■ Prompt
Starting at the line that contains "A900-Main Valve Parts List" and stopping at the line that contains "Body | Ductile Iron | EN JS1040 |", restate each line of the records below exactly. Omit the pictures.

■ Data for analysis
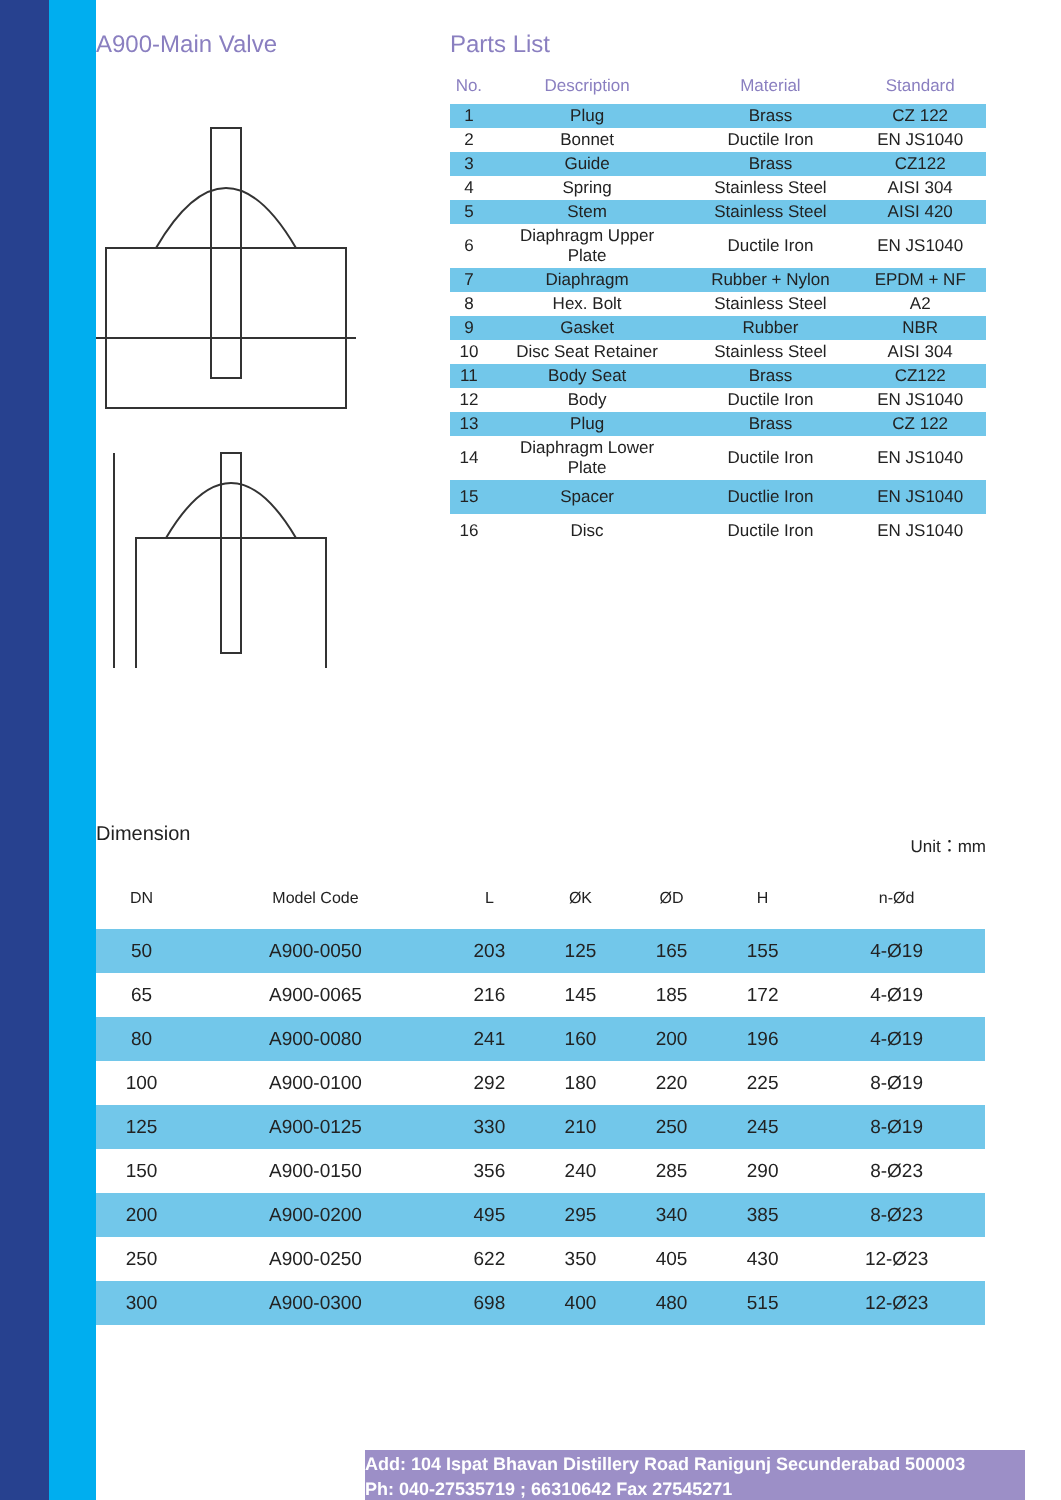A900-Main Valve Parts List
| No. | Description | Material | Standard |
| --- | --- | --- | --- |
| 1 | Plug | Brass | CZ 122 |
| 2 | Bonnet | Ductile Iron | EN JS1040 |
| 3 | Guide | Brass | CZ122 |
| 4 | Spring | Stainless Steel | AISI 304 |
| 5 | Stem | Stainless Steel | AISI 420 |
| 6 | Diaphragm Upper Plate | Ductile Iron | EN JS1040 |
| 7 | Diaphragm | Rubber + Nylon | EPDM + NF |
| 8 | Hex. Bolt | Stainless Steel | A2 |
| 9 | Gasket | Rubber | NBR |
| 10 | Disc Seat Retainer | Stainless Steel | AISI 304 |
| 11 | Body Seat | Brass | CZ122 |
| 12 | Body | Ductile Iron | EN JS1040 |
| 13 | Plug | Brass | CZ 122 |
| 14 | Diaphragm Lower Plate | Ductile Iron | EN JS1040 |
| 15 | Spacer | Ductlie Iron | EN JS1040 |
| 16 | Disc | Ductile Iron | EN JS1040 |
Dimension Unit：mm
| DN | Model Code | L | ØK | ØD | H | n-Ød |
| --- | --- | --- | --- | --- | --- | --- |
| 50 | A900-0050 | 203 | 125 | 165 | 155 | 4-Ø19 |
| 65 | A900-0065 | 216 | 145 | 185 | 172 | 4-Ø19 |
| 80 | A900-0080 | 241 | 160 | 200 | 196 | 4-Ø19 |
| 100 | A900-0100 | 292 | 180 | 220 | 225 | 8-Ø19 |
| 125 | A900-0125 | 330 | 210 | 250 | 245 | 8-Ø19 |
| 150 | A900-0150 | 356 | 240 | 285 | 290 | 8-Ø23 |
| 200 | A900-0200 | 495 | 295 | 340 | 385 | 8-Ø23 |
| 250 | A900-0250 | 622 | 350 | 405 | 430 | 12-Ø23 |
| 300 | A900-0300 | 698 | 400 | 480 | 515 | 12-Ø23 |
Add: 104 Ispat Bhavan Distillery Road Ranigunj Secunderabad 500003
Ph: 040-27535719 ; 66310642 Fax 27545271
==
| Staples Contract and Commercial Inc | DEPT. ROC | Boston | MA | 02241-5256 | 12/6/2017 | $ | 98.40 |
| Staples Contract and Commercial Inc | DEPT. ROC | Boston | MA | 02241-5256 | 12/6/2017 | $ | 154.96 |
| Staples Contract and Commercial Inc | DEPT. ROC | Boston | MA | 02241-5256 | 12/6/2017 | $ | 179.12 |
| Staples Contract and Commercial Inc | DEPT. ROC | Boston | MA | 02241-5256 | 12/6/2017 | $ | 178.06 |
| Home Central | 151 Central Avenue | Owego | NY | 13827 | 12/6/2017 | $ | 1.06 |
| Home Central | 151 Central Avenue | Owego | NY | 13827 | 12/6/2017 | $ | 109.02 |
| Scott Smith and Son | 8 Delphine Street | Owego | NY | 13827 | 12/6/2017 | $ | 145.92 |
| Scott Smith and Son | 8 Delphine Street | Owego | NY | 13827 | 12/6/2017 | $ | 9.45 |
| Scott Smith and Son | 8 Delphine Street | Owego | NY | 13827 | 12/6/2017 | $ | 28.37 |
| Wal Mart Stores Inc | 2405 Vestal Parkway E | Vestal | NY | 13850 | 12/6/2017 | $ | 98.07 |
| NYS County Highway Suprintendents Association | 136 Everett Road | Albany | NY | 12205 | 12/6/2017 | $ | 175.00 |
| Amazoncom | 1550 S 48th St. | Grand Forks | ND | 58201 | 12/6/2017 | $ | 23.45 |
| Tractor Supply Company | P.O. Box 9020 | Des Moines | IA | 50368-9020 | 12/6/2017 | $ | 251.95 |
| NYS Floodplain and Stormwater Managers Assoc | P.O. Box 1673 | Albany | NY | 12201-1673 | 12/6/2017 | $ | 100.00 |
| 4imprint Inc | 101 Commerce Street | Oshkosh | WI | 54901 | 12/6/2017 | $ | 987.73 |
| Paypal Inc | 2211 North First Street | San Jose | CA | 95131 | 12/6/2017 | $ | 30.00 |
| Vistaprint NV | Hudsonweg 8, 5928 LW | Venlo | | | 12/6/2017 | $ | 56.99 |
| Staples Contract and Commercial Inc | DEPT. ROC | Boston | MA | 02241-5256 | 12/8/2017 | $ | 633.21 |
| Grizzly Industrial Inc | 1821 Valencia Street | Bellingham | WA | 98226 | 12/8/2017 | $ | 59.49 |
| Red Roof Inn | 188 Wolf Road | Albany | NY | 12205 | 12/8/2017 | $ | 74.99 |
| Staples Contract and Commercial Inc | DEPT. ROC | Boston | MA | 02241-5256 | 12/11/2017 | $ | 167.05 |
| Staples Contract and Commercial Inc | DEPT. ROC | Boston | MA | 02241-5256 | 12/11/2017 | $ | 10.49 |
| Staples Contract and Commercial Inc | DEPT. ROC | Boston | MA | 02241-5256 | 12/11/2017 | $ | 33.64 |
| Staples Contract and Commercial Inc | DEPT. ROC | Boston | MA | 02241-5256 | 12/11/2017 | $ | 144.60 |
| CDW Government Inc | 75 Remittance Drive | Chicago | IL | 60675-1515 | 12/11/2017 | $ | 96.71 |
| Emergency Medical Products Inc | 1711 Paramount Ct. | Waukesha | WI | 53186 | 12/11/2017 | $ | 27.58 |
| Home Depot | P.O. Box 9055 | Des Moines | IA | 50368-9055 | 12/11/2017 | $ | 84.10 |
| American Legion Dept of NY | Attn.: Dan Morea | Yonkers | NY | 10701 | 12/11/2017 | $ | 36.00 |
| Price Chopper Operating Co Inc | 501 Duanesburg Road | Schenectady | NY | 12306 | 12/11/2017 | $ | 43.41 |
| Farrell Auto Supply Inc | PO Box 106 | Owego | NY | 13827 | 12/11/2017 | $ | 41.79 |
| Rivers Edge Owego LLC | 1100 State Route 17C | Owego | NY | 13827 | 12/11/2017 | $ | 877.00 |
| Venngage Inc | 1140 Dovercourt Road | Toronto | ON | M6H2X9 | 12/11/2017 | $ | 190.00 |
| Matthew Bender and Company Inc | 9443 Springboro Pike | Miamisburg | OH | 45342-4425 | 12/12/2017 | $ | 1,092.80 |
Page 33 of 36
* * *
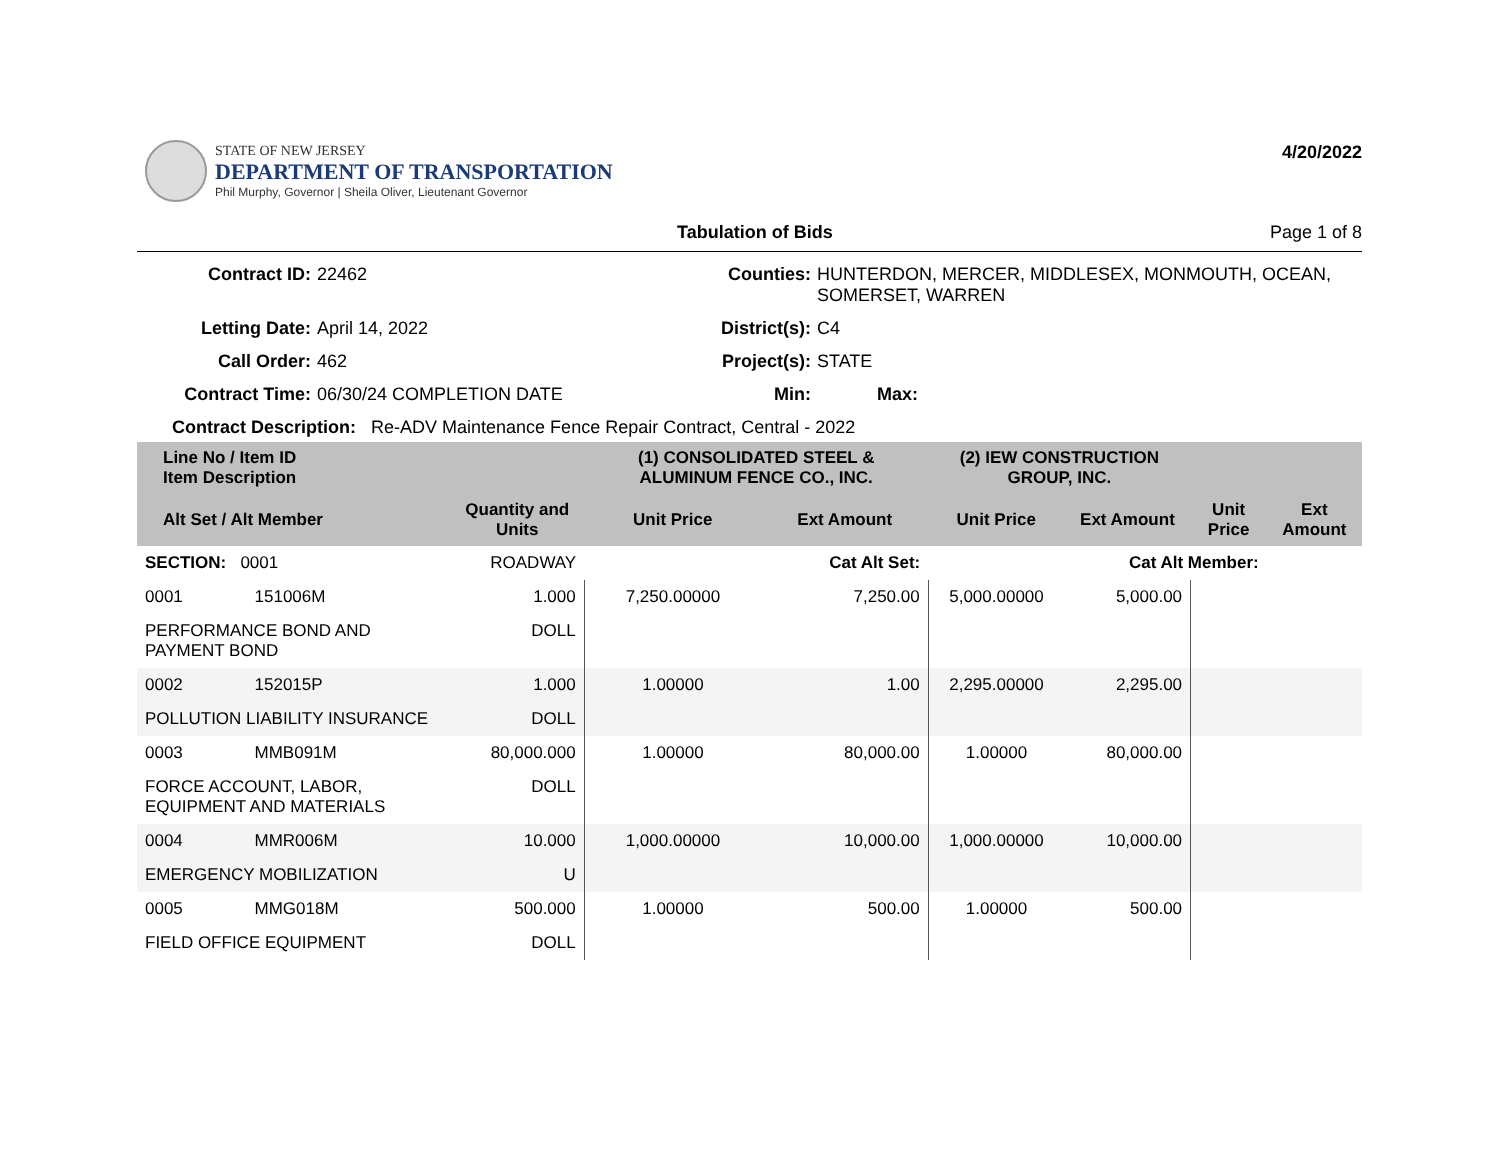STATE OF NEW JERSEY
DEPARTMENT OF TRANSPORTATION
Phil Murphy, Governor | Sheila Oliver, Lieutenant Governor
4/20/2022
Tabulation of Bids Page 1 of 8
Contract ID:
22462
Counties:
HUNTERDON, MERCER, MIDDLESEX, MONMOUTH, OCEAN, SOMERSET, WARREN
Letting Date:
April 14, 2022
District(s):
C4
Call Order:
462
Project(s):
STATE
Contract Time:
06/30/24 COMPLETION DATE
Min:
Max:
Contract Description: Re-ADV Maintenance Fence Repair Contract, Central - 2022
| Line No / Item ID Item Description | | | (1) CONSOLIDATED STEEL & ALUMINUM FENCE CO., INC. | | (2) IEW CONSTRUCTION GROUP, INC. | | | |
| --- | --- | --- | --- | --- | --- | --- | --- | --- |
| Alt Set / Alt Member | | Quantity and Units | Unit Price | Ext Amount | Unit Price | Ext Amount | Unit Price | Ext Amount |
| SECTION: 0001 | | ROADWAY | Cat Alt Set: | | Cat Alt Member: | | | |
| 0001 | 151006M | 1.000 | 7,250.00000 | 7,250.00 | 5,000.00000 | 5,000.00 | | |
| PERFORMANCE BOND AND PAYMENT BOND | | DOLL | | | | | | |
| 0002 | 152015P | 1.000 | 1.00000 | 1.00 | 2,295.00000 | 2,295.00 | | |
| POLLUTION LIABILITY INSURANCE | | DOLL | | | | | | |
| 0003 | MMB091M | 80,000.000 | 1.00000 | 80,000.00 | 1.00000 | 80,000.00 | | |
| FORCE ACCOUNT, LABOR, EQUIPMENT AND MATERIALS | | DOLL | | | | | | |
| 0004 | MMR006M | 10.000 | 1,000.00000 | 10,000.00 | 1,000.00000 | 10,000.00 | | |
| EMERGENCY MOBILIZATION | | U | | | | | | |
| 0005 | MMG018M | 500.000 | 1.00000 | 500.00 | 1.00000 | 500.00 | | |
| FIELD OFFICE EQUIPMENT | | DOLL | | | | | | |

■ Answer for this exercise
A900-Main Valve Parts List
| No. | Description | Material | Standard |
| --- | --- | --- | --- |
| 1 | Plug | Brass | CZ 122 |
| 2 | Bonnet | Ductile Iron | EN JS1040 |
| 3 | Guide | Brass | CZ122 |
| 4 | Spring | Stainless Steel | AISI 304 |
| 5 | Stem | Stainless Steel | AISI 420 |
| 6 | Diaphragm Upper Plate | Ductile Iron | EN JS1040 |
| 7 | Diaphragm | Rubber + Nylon | EPDM + NF |
| 8 | Hex. Bolt | Stainless Steel | A2 |
| 9 | Gasket | Rubber | NBR |
| 10 | Disc Seat Retainer | Stainless Steel | AISI 304 |
| 11 | Body Seat | Brass | CZ122 |
| 12 | Body | Ductile Iron | EN JS1040 |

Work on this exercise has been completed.